● ESERCIZIO ASSEGNATO A
Stabilisci se le affermazioni (i), (ii) e (iii) concordano con il brano sulla giurisdizione. Per ciascuna rispondi sì o no e cita tra virgolette le parole decisive del brano: (i) la legislazione spetta al Governo; (ii) la mediazione è stata introdotta nell'ordinamento dal Dlgs. 28/2010; (iii) la definizione della giurisdizione come "giusta composizione delle liti" è attribuita a Chiovenda.

● BRANO DI TESTO
La giurisdizione è, insieme alla legislazione ed all’amministrazione, una delle tre funzioni fondamentali dello Stato costituzionale. In attuazione del principio della divisione dei poteri, la legislazione appartiene al Parlamento democraticamente eletto, la funzione amministrativa-esecutiva al Governo ed alla pubblica amministrazione, la funzione giurisdizionale ai giudici.

In particolare, la giurisdizione è stata definita come “l’attuazione della volontà concreta della legge mediante la sostituzione dell’attività di organi pubblici ad un’attività altrui, sia nell’affermare l’esistenza della volontà della legge, sia nel mandarla praticamente ad effetto” (Chiovenda). Può anche essere considerata come “la giusta composizione delle liti” (Carnelutti), intendendo per “lite” ogni conflitto d’interessi regolato dal diritto e per “giusta” quella composizione che avviene secondo il diritto.

Il diritto processuale, dunque, sarebbe un mezzo per raggiungere lo scopo ulteriore della composizione del conflitto d’interessi, così come le procedure, alternative al tribunale, per la risoluzione delle controversie, come la mediazione, introdotta nell’ordinamento dal Dlgs. 28/2010, in attuazione della Direttiva 2008/52/CE del Parlamento europeo e del Consiglio del 21 maggio 2008 relativa a determinati aspetti della mediazione in materia civile e commerciale,

Di conciliazione tuttavia si tratta anche nel Capo II  Dell’istruzione della causa del codice di procedura civile.

2. Art. 185bis cenni

L’art. 77 lett. a) del d.l. n. 69/2013 (c.d. decreto del fare), ha introdotto l‘art. 185 bis cpc. , rubricato Proposta di conciliazione del giudice.[i] Qualora vi sia una richiesta congiunta delle parti, il Giudice istruttore può fissarne la comparizione per interrogarle, ai sensi dell’art. 117 cpc[ii] e cercare la loro conciliazione. Questo tentativo può essere esperito durante l’istruzione e, raggiunta la conciliazione, il relativo verbale rappresenta un  titolo esecutivo.

E’ un istituto che conferisce al giudice la duplice funzione di conciliare e di decidere la causa: prevede il potere del giudice di rivolgere alle parti proposte conciliative, ossia di definire bonariamente la lite e può ordinare alle parti di esperire il procedimento di mediazione.

In caso di rifiuto ingiustificato della proposta conciliativa formulata dal giudice e anche in caso di mancata valutazione di questa con serietà ed attenzione, sussiste la responsabilità processuale aggravata ex art 96 comma 3.

● MATERIALE MOSTRATO
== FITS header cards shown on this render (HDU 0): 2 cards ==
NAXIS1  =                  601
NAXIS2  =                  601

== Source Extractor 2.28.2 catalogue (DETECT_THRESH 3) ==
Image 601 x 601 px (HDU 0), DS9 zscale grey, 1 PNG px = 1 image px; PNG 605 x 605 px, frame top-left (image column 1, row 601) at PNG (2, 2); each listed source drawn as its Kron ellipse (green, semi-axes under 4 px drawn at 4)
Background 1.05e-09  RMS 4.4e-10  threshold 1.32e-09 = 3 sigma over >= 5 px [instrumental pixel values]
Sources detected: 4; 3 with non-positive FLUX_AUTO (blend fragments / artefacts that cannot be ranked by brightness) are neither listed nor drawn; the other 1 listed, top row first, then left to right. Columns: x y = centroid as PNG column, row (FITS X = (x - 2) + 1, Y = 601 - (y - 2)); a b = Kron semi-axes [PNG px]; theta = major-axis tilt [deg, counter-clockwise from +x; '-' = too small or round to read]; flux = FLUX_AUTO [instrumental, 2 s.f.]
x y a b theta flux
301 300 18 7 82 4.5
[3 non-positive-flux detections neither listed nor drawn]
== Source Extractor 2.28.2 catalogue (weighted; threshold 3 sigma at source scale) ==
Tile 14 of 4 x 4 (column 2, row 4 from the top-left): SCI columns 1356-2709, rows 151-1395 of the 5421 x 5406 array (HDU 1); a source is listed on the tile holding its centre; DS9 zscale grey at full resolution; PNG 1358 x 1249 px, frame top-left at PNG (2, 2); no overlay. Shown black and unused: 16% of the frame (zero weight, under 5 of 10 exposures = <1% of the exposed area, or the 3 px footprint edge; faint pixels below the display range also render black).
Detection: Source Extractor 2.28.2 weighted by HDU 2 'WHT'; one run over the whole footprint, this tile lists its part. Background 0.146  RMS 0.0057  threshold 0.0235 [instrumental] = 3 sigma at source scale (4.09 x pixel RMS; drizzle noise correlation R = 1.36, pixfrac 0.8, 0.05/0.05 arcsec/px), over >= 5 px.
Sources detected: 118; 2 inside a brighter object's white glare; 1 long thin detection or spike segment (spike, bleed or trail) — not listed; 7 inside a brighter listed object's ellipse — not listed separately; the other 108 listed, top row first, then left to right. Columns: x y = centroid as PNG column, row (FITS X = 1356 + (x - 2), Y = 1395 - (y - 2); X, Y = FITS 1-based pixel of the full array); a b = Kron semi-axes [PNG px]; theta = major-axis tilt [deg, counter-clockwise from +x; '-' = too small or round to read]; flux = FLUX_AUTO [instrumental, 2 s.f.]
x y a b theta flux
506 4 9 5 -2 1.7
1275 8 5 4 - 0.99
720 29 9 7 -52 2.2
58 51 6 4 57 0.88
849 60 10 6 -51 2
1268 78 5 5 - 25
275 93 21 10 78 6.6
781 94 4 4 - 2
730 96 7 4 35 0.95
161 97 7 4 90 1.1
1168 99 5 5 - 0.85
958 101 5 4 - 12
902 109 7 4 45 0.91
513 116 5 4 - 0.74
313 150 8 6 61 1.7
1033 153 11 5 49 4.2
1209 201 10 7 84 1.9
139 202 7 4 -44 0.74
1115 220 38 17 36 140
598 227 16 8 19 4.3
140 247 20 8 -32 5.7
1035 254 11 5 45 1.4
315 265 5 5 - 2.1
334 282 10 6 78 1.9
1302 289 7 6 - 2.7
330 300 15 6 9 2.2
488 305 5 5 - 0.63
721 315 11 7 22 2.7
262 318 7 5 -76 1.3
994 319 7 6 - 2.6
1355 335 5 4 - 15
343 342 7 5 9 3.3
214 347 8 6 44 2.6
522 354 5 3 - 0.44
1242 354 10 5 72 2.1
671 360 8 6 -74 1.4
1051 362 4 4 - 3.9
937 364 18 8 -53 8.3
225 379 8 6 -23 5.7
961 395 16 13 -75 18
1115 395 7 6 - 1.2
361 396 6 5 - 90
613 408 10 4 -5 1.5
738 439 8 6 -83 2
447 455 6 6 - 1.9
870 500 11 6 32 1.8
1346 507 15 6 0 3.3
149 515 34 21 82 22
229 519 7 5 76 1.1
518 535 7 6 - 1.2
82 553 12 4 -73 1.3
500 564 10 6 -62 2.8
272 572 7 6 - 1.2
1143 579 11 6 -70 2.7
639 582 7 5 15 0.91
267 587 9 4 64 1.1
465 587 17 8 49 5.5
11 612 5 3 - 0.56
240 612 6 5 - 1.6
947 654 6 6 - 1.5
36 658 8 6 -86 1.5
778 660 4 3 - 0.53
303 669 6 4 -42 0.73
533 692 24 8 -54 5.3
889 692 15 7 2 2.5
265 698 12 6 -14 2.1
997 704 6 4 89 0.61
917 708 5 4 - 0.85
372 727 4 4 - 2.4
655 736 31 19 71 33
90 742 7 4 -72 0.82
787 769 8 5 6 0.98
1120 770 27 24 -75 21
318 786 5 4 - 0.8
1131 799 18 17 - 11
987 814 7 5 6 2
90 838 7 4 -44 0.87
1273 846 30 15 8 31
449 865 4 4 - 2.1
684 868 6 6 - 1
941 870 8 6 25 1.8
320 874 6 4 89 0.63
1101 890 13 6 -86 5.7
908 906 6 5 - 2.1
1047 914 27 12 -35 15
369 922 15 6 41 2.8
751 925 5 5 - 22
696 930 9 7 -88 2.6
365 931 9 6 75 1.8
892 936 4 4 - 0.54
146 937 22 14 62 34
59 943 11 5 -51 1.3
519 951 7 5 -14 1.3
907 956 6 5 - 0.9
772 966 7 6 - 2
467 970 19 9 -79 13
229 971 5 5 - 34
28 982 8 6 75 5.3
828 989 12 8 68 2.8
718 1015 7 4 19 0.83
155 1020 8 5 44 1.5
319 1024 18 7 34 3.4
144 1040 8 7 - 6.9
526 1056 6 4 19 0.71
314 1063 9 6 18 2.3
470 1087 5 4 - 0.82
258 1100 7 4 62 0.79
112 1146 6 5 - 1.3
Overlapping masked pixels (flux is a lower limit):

● ESERCIZIO ASSEGNATO B
Ricopia senza alcuna modifica le righe del materiale mostrato comprese tra quella che contiene "[3 non-positive-flux detections" e quella che contiene "Detection: Source Extractor", entrambe incluse.

● RISPOSTA CORRETTA A
(i) No: "la legislazione appartiene al Parlamento democraticamente eletto".
(ii) Sì: "come la mediazione, introdotta nell’ordinamento dal Dlgs. 28/2010".
(iii) No: "“la giusta composizione delle liti” (Carnelutti)".

● RISPOSTA CORRETTA B
[3 non-positive-flux detections neither listed nor drawn]
== Source Extractor 2.28.2 catalogue (weighted; threshold 3 sigma at source scale) ==
Tile 14 of 4 x 4 (column 2, row 4 from the top-left): SCI columns 1356-2709, rows 151-1395 of the 5421 x 5406 array (HDU 1); a source is listed on the tile holding its centre; DS9 zscale grey at full resolution; PNG 1358 x 1249 px, frame top-left at PNG (2, 2); no overlay. Shown black and unused: 16% of the frame (zero weight, under 5 of 10 exposures = <1% of the exposed area, or the 3 px footprint edge; faint pixels below the display range also render black).
Detection: Source Extractor 2.28.2 weighted by HDU 2 'WHT'; one run over the whole footprint, this tile lists its part. Background 0.146  RMS 0.0057  threshold 0.0235 [instrumental] = 3 sigma at source scale (4.09 x pixel RMS; drizzle noise correlation R = 1.36, pixfrac 0.8, 0.05/0.05 arcsec/px), over >= 5 px.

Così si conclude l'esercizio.